I’m trying to perform an analysis where I take microdata level OCCSOC responses from ACS and pair them with the typical education needed for entry (from the BLS standards I’m coming up with a lot of N/As, either because the OCCSOC response is coded with a 0 at the end (11-2020 for example) where it doesn’t appear in the education file or because it is coded with a number of X’s at the end (ex. 11-10XX).

I’m wondering what the reasons for these atypical SOC codes are, and if there’s anything I can do about them?

The ACS does not originally code Occupation responses into SOC categories, but rather codes them into a specific Census Occupation coding structure. While this Census Occupation coding structure is based on the SOC framework, the two coding structures do not perfectly map onto one another. Codes including XX (and sometimes YY) represent combinations of SOC categories that translate to a single Census Occupation code. IPUMS-USA includes a table that lists which categories are included in these combined codes here.
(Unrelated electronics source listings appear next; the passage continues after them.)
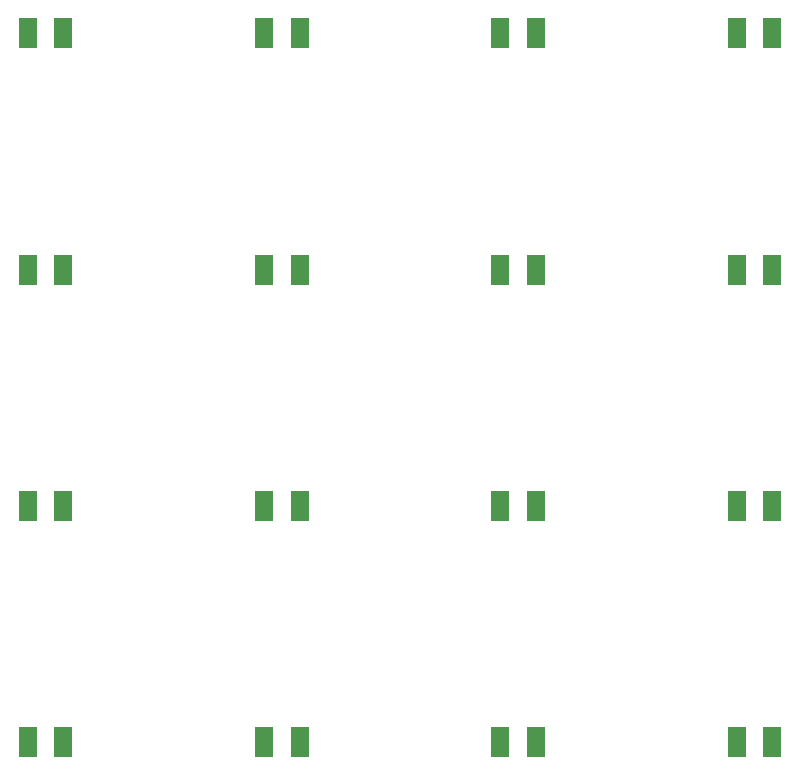
<source format=gbr>
%TF.GenerationSoftware,KiCad,Pcbnew,7.0.6*%
%TF.CreationDate,2023-11-20T17:26:12+00:00*%
%TF.ProjectId,green_led_pcb,67726565-6e5f-46c6-9564-5f7063622e6b,rev?*%
%TF.SameCoordinates,Original*%
%TF.FileFunction,Paste,Top*%
%TF.FilePolarity,Positive*%
%FSLAX46Y46*%
G04 Gerber Fmt 4.6, Leading zero omitted, Abs format (unit mm)*
G04 Created by KiCad (PCBNEW 7.0.6) date 2023-11-20 17:26:12*
%MOMM*%
%LPD*%
G01*
G04 APERTURE LIST*
%ADD10R,1.500000X2.600000*%
G04 APERTURE END LIST*
D10*
%TO.C,D16*%
X-18500000Y-67000000D03*
X-21500000Y-67000000D03*
%TD*%
%TO.C,D15*%
X-38500000Y-67000000D03*
X-41500000Y-67000000D03*
%TD*%
%TO.C,D14*%
X-61500000Y-67000000D03*
X-58500000Y-67000000D03*
%TD*%
%TO.C,D13*%
X-78500000Y-67000000D03*
X-81500000Y-67000000D03*
%TD*%
%TO.C,D12*%
X-18500000Y-47000000D03*
X-21500000Y-47000000D03*
%TD*%
%TO.C,D11*%
X-38500000Y-47000000D03*
X-41500000Y-47000000D03*
%TD*%
%TO.C,D10*%
X-58500000Y-47000000D03*
X-61500000Y-47000000D03*
%TD*%
%TO.C,D9*%
X-78500000Y-47000000D03*
X-81500000Y-47000000D03*
%TD*%
%TO.C,D8*%
X-21500000Y-27000000D03*
X-18500000Y-27000000D03*
%TD*%
%TO.C,D7*%
X-41500000Y-27000000D03*
X-38500000Y-27000000D03*
%TD*%
%TO.C,D6*%
X-61500000Y-27000000D03*
X-58500000Y-27000000D03*
%TD*%
%TO.C,D5*%
X-78500000Y-27000000D03*
X-81500000Y-27000000D03*
%TD*%
%TO.C,D4*%
X-18500000Y-7000000D03*
X-21500000Y-7000000D03*
%TD*%
%TO.C,D3*%
X-38500000Y-7000000D03*
X-41500000Y-7000000D03*
%TD*%
%TO.C,D2*%
X-58500000Y-7000000D03*
X-61500000Y-7000000D03*
%TD*%
%TO.C,D1*%
X-78500000Y-7000000D03*
X-81500000Y-7000000D03*
%TD*%
M02*

</source>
The codes that end in 0, such as 11-2020, appear to also represent combinations (11-2020=Marketing and sales managers, while 11-2021=Marketing managers and 11-2022=Sales managers according to the BLS page you linked to). The 2012 ACS Occupation code list states “101 aggregated categories were combined for confidentiality reasons, including because the category contained fewer than 10,000 people nationwide.”